WHAT TO PRODUCE: Copy every line of text from the rows below exactly, leaving out the pictures.

(Dataset entries)
+ + + + +

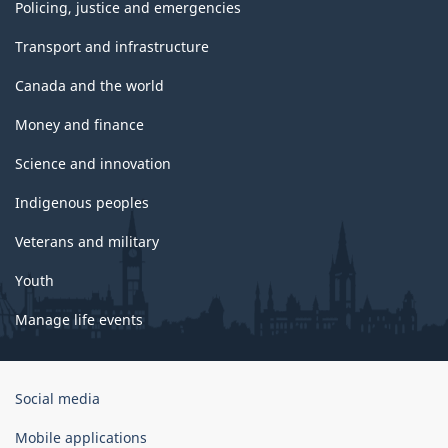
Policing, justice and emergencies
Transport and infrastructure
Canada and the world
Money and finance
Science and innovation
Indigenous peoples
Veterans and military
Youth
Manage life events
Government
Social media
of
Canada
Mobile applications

+ + + + +

SOLUTION TO THE PROBLEM:
Policing, justice and emergencies
Transport and infrastructure
Canada and the world
Money and finance
Science and innovation
Indigenous peoples
Veterans and military
Youth
Manage life events
Government
Social media
of
Canada
Mobile applications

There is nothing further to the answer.